● TASK DIRECTIONS
Reproduce the passage below about becoming a mother of two, word for word, without the data that follows it.

● PROVIDED PASSAGE

• • • •

I’m walking into my third week as a mother of two, and I must say this is hard.
I’m pretty good at multi-tasking, so I thought I’d be able to handle two kids pretty well. Little did I know I’d be feeling like a chicken with my head cut off most of the time.
Being a mother is the most amazing thing that’s ever happened to me. Every single time I feel stressed out and sad, I look at my kids and get an overwhelming feeling of joy. I am so blessed to have two healthy kids, and I feel stupid even complaining. But I always like to be honest, and two kids is twice as hard as one.
Here are some things I’ve learned during the last three weeks that I want to share with anyone who is expecting their second child or who just had a baby:
1. Forget about sleep.
Sleep is a luxury when you have two children. Even if you have help, it’s a difficult juggling act. One thing I’ve learned is that when one baby cries, there’s a chain reaction that sets off a symphony of tears. When I put my kids to sleep every night, the Sleepy Tears Symphony starts playing.
2. Know that sibling jealousy is real.

• • • •

● INPUT DATA
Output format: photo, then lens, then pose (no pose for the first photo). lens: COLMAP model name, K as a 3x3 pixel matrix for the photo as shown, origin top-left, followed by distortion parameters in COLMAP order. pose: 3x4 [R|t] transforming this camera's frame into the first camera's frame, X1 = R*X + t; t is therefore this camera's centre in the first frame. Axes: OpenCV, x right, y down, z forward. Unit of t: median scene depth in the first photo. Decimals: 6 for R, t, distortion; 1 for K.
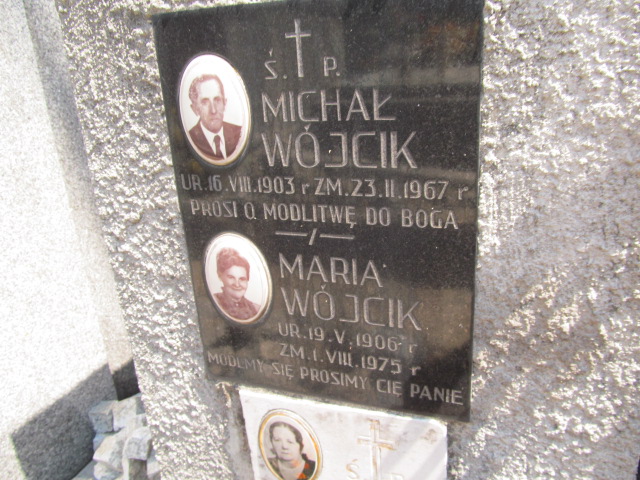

• • • •

● EXPECTED OUTPUT
I’m walking into my third week as a mother of two, and I must say this is hard.
I’m pretty good at multi-tasking, so I thought I’d be able to handle two kids pretty well. Little did I know I’d be feeling like a chicken with my head cut off most of the time.
Being a mother is the most amazing thing that’s ever happened to me. Every single time I feel stressed out and sad, I look at my kids and get an overwhelming feeling of joy. I am so blessed to have two healthy kids, and I feel stupid even complaining. But I always like to be honest, and two kids is twice as hard as one.
Here are some things I’ve learned during the last three weeks that I want to share with anyone who is expecting their second child or who just had a baby:
1. Forget about sleep.
Sleep is a luxury when you have two children. Even if you have help, it’s a difficult juggling act. One thing I’ve learned is that when one baby cries, there’s a chain reaction that sets off a symphony of tears. When I put my kids to sleep every night, the Sleepy Tears Symphony starts playing.
2. Know that sibling jealousy is real.